Now I’m sure Sanders did feel uncomfortable; nobody likes being called out for being a liar and a bully, which is why I’ve spent my life confronting bullies and try to keep lying down to a bare minimum, but at no stage did Wolf call Sarah Sanders ugly or make any other reference to her physique or appearance, and yet it is for that offence – that entirely imaginary offence – that she finds herself being hauled over the media’s coals.
Of course, it’s possible that Wolf’s decriers are sincere in their outrage, and simply didn’t get the joke. This is always a danger with comedy; it’s inherently subjective and will, on occasion, be assessed by those with either a limited sense of humour and imagination, or indeed, none whatsoever of either.
A few years ago I retweeted a joke on Twitter; it was just after North Korea had successfully hacked Sony Pictures’ computers (apparently in revenge for a Seth Rogen movie). The joke took the form of a photo of Kim Jong-un sat at a computer terminal, surrounded by uniformed generals, to which someone had added the caption ‘I dunno, try ‘password’… OMG!’
Now the joke, obviously, is the idea that Sony’s sole layer of internet security had consisted of a single firewall to which the password was ‘password’. Nice little joke, as the few dozen people who retweeted my retweet seemed to agree. But not one guy; soon after I posted the picture this one tweeter started demanding I apologise for posting such a racist joke, and, when I demurred, started calling me a racist to anyone who would listen (I seem to recall he didn’t have many followers). Utterly bewildered, I managed – after several attempts – to get him to explain why he thought the joke was racist, and he explained that obviously the point of the joke is that Koreans are all stupid. He hadn’t got the joke.
It’s very difficult to explain to someone who hasn’t ‘got’ a joke, but thinks they have, how mistaken they are.
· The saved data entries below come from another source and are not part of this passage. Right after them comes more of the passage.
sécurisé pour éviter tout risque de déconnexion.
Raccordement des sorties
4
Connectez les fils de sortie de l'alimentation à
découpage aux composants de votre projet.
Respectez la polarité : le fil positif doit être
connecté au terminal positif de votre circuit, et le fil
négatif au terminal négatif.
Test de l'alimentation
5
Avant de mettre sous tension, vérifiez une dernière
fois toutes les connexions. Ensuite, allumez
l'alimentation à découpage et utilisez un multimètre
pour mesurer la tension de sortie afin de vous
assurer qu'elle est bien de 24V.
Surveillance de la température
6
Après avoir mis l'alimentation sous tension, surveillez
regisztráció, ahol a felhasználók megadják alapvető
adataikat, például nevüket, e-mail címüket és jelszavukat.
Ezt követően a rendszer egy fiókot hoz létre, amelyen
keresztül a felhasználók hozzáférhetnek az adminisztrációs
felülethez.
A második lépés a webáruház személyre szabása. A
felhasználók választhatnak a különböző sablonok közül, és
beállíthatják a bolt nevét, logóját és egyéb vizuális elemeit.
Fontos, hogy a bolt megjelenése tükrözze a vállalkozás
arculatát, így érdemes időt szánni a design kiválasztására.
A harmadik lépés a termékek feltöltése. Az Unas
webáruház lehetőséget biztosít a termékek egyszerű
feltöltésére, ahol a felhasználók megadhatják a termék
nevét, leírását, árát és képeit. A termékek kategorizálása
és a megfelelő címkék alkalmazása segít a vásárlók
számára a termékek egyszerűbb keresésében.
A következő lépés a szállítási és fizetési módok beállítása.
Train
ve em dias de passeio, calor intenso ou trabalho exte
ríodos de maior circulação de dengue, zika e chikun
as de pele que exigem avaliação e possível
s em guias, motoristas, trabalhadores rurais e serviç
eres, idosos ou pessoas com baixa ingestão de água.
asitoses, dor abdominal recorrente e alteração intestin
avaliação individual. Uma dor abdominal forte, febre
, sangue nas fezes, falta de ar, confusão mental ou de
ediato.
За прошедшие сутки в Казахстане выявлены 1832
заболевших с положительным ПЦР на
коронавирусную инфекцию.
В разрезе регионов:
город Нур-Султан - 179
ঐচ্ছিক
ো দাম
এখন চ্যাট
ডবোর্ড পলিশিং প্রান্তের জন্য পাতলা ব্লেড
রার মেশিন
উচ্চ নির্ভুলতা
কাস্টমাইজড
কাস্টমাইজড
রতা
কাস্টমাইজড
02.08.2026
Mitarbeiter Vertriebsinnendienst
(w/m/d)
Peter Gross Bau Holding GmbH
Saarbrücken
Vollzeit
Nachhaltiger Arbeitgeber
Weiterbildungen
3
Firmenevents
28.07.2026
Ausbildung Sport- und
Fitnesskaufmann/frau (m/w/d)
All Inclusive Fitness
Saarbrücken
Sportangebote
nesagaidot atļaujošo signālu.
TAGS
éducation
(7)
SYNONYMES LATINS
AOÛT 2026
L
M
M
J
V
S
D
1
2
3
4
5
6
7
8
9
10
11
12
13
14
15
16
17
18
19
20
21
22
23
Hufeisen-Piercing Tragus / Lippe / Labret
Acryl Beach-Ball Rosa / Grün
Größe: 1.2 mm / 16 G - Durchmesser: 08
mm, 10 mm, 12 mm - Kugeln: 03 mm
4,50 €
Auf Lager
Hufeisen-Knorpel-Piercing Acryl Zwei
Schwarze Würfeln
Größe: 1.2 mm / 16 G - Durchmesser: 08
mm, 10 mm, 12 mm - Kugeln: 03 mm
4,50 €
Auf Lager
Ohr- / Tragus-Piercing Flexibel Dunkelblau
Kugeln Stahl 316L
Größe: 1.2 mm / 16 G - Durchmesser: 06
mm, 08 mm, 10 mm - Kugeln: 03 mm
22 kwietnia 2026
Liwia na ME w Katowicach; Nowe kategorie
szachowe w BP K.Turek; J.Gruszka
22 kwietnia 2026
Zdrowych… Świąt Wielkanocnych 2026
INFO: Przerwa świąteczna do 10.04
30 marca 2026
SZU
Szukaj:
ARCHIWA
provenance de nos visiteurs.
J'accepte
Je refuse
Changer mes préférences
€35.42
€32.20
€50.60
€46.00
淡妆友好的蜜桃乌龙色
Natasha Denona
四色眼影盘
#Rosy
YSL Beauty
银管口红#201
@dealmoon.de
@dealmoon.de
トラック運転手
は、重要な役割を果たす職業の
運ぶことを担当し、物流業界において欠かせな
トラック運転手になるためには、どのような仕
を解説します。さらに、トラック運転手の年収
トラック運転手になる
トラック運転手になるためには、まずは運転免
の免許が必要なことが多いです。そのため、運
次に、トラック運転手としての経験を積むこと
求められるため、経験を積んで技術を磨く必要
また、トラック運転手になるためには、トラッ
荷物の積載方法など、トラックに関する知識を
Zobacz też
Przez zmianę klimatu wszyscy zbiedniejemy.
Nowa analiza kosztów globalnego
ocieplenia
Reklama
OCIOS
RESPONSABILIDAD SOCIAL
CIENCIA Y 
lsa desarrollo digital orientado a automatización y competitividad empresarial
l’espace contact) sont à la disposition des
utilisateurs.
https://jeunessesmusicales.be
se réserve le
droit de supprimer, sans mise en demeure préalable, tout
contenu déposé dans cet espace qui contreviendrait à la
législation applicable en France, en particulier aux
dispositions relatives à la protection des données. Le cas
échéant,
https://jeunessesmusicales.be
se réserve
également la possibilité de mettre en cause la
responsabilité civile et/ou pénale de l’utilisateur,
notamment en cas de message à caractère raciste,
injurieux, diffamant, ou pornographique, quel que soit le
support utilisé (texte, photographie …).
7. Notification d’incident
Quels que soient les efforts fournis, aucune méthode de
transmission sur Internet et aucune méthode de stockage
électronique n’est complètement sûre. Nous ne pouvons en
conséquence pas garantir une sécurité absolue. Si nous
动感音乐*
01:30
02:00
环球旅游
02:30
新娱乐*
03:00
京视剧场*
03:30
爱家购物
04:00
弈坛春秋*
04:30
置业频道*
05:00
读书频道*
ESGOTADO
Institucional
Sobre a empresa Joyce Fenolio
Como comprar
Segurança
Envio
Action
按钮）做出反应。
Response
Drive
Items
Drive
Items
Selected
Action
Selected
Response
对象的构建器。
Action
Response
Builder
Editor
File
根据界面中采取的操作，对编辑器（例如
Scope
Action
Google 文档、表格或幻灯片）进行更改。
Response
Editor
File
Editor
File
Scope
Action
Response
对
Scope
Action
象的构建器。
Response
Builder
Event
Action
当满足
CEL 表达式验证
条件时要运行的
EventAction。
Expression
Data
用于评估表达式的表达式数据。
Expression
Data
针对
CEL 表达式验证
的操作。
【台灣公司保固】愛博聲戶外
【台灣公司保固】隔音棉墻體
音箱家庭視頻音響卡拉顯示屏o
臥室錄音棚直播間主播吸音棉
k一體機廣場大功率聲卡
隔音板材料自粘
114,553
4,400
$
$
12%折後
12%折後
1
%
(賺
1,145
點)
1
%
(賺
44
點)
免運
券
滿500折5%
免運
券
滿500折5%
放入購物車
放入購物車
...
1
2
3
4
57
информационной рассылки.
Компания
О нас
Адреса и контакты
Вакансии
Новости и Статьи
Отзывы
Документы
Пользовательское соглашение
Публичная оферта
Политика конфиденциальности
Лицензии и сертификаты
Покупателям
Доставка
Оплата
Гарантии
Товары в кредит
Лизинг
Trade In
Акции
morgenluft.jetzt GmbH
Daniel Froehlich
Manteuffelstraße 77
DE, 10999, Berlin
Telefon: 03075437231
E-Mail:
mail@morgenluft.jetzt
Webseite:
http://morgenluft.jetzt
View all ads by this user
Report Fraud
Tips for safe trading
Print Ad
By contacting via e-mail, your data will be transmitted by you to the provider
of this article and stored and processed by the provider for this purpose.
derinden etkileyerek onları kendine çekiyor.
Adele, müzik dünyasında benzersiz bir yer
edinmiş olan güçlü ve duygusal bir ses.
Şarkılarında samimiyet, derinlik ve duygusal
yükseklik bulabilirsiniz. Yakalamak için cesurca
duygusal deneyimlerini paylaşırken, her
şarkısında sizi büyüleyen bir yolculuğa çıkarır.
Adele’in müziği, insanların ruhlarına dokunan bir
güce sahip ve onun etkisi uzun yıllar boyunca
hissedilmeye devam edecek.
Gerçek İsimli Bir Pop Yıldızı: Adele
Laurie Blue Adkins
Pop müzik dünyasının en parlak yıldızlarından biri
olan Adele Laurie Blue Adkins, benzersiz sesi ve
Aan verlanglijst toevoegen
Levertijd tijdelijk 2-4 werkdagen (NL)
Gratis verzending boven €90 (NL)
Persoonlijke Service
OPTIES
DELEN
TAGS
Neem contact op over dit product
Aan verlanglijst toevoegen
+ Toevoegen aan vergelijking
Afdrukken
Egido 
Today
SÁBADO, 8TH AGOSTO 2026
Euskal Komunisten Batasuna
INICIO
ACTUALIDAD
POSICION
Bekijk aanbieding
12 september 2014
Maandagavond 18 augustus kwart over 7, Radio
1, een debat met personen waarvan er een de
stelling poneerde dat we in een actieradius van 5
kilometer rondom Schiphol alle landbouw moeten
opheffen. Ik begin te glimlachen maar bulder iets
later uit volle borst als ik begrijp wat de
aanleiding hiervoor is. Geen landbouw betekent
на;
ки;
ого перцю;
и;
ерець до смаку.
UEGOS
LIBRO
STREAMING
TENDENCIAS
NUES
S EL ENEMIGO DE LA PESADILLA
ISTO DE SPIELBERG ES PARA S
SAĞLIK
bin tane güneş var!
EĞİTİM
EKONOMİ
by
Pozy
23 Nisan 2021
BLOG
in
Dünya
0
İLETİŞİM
I explained the Kim Jong-un joke to the angry tweeter but he wasn’t having it; I think I may have blocked him in the end. For all I know he’s out there calling me an unrepentant racist to this very day.
There is another explanation for Wolf’s pillorying; the journalists in question may be feigning outrage for what Wolf ‘said’ about Sanders as cover for their genuine embarrassment over what she said about them. Wolf pointed out that Trump (and let us not forget that poor old Sanders was only at that dinner because the president himself was, for the second year running, too cowardly to attend) is the media’s creation; that the press and television hyped him up and now dine out on his excesses, whether approvingly or in (mock?) horror. That while minorities suffer and world peace hangs in the balance, the news organisations have become spokespersons and cheerleaders rather than tribunes, for fear of losing that most treasured commodity, ‘access’.
Thus far, Wolf has not apologised, nor should she. Disappointingly, the organisers of the dinner have issued a statement sort-of apologising on her behalf, and of course, the Great Orange Hope himself, who spent the evening hiding from the dinner at a rally in Michigan surrounded by a security blanket of cheering supporters in MAGA hats, is now calling for the dinner – which, incidentally, he is the only president not to be brave enough to attend (the sole previous absentee was Ronald Reagan in 1981, and he was recovering from an assassination attempt) – to be abolished.
Causing offence, where offence is the appropriate response, is a satirist’s job. You can live in a free society, or you can live without fear of being offended. Not both.
Now, perhaps more than any time in living memory, in the US and the UK, we need to be offending each other more, not less. Because when we’re offended, when we’re angry, when we’re arguing… at least we’re awake.